[[ Input, beginning ]]
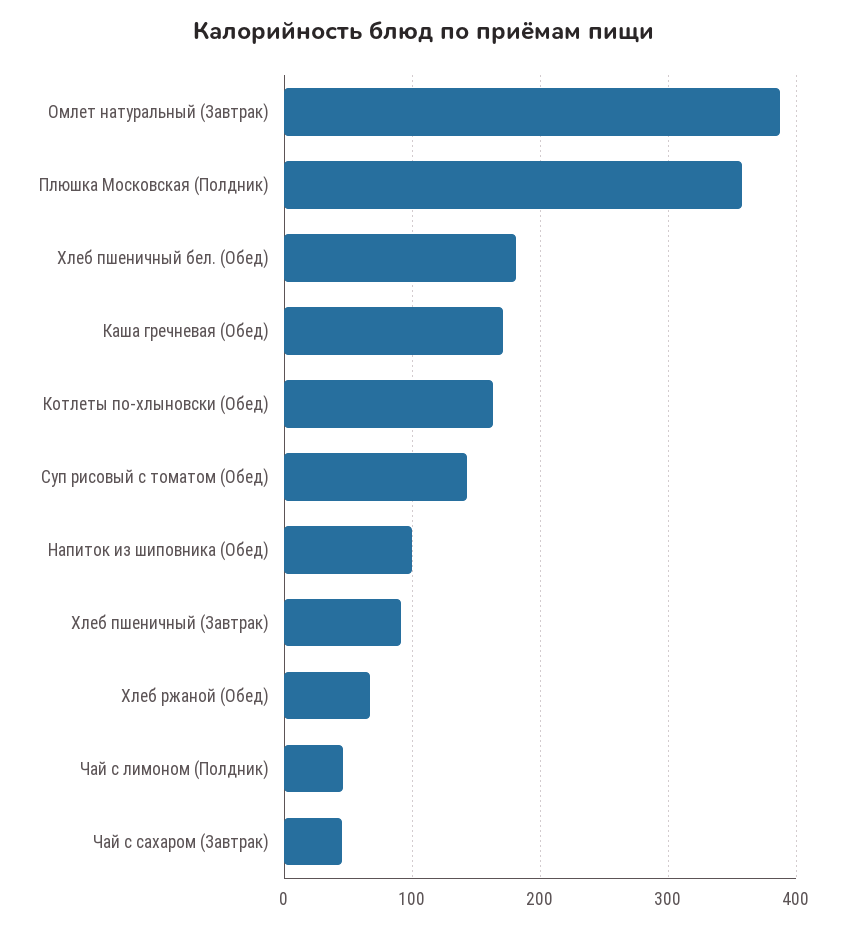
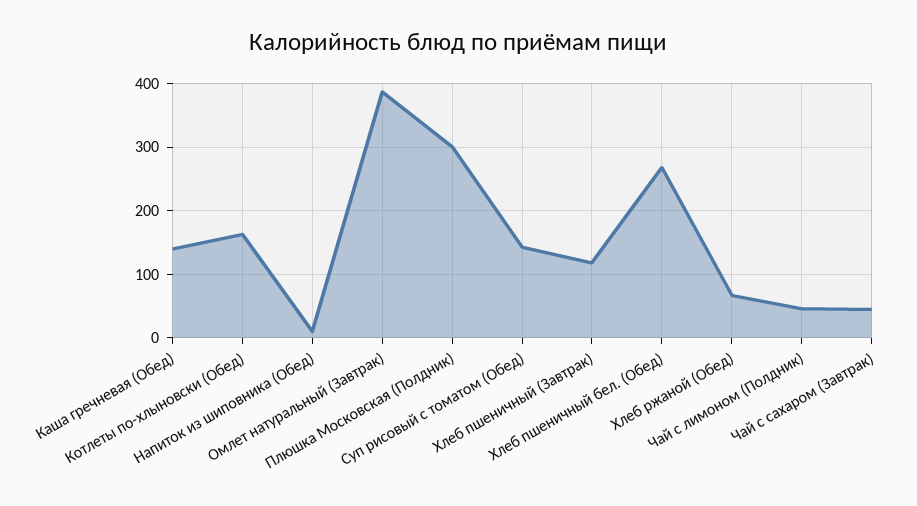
  {
    "Омлет натуральный (Завтрак)": 390,
-   "Плюшка Московская (Полдник)": 360,
+   "Плюшка Московская (Полдник)": 300,
-   "Хлеб пшеничный бел. (Обед)": 180,
+   "Хлеб пшеничный бел. (Обед)": 270,
-   "Каша гречневая (Обед)": 170,
+   "Каша гречневая (Обед)": 140,
    "Котлеты по-хлыновски (Обед)": 160,
    "Суп рисовый с томатом (Обед)": 140,
-   "Напиток из шиповника (Обед)": 100,
+   "Напиток из шиповника (Обед)": 10,
-   "Хлеб пшеничный (Завтрак)": 90,
+   "Хлеб пшеничный (Завтрак)": 120,
    "Хлеб ржаной (Обед)": 70,
    "Чай с лимоном (Полдник)": 50,
    "Чай с сахаром (Завтрак)": 50
  }

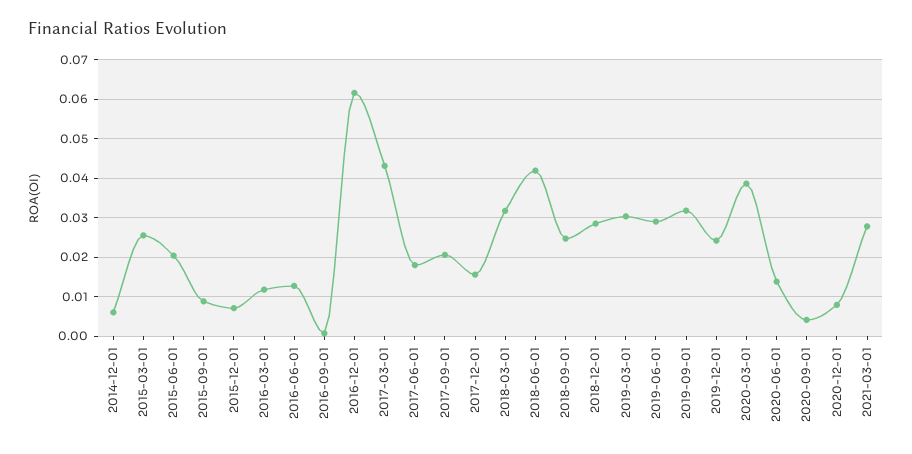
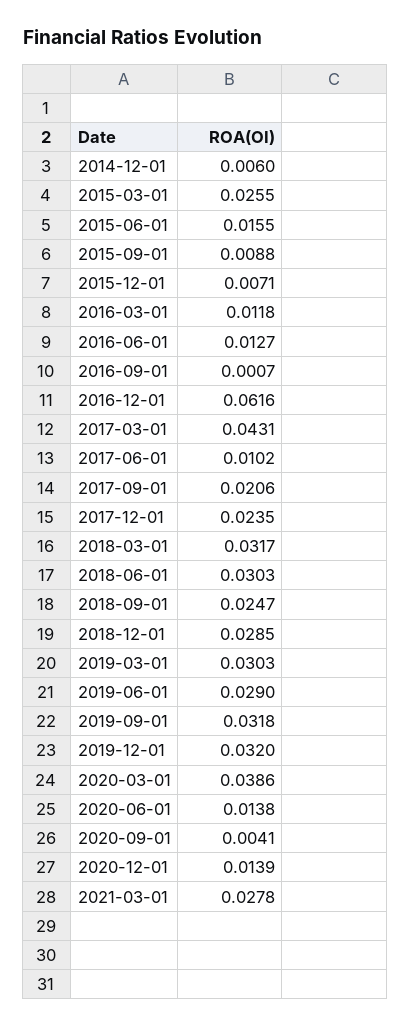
  {
    "2014-12-01": 0.006,
    "2015-03-01": 0.0255,
-   "2015-06-01": 0.02,
+   "2015-06-01": 0.0155,
    "2015-09-01": 0.0088,
    "2015-12-01": 0.0071,
    "2016-03-01": 0.0118,
    "2016-06-01": 0.0127,
    "2016-09-01": 0.0007,
    "2016-12-01": 0.0616,
    "2017-03-01": 0.0431,
-   "2017-06-01": 0.018,
+   "2017-06-01": 0.0102,
    "2017-09-01": 0.0206,
-   "2017-12-01": 0.016,
+   "2017-12-01": 0.0235,
    "2018-03-01": 0.0317,
-   "2018-06-01": 0.042,
+   "2018-06-01": 0.0303,
    "2018-09-01": 0.0247,
    "2018-12-01": 0.0285,
    "2019-03-01": 0.0303,
    "2019-06-01": 0.029,
    "2019-09-01": 0.0318,
-   "2019-12-01": 0.024,
+   "2019-12-01": 0.032,
    "2020-03-01": 0.0386,
    "2020-06-01": 0.0138,
    "2020-09-01": 0.0041,
-   "2020-12-01": 0.008,
+   "2020-12-01": 0.0139,
    "2021-03-01": 0.0278
  }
[[ Input, end ]]
Problem requirements: Repeat each record exactly as shown above, dropping all images.

Finished exercise:
  {
    "Омлет натуральный (Завтрак)": 390,
-   "Плюшка Московская (Полдник)": 360,
+   "Плюшка Московская (Полдник)": 300,
-   "Хлеб пшеничный бел. (Обед)": 180,
+   "Хлеб пшеничный бел. (Обед)": 270,
-   "Каша гречневая (Обед)": 170,
+   "Каша гречневая (Обед)": 140,
    "Котлеты по-хлыновски (Обед)": 160,
    "Суп рисовый с томатом (Обед)": 140,
-   "Напиток из шиповника (Обед)": 100,
+   "Напиток из шиповника (Обед)": 10,
-   "Хлеб пшеничный (Завтрак)": 90,
+   "Хлеб пшеничный (Завтрак)": 120,
    "Хлеб ржаной (Обед)": 70,
    "Чай с лимоном (Полдник)": 50,
    "Чай с сахаром (Завтрак)": 50
  }

  {
    "2014-12-01": 0.006,
    "2015-03-01": 0.0255,
-   "2015-06-01": 0.02,
+   "2015-06-01": 0.0155,
    "2015-09-01": 0.0088,
    "2015-12-01": 0.0071,
    "2016-03-01": 0.0118,
    "2016-06-01": 0.0127,
    "2016-09-01": 0.0007,
    "2016-12-01": 0.0616,
    "2017-03-01": 0.0431,
-   "2017-06-01": 0.018,
+   "2017-06-01": 0.0102,
    "2017-09-01": 0.0206,
-   "2017-12-01": 0.016,
+   "2017-12-01": 0.0235,
    "2018-03-01": 0.0317,
-   "2018-06-01": 0.042,
+   "2018-06-01": 0.0303,
    "2018-09-01": 0.0247,
    "2018-12-01": 0.0285,
    "2019-03-01": 0.0303,
    "2019-06-01": 0.029,
    "2019-09-01": 0.0318,
-   "2019-12-01": 0.024,
+   "2019-12-01": 0.032,
    "2020-03-01": 0.0386,
    "2020-06-01": 0.0138,
    "2020-09-01": 0.0041,
-   "2020-12-01": 0.008,
+   "2020-12-01": 0.0139,
    "2021-03-01": 0.0278
  }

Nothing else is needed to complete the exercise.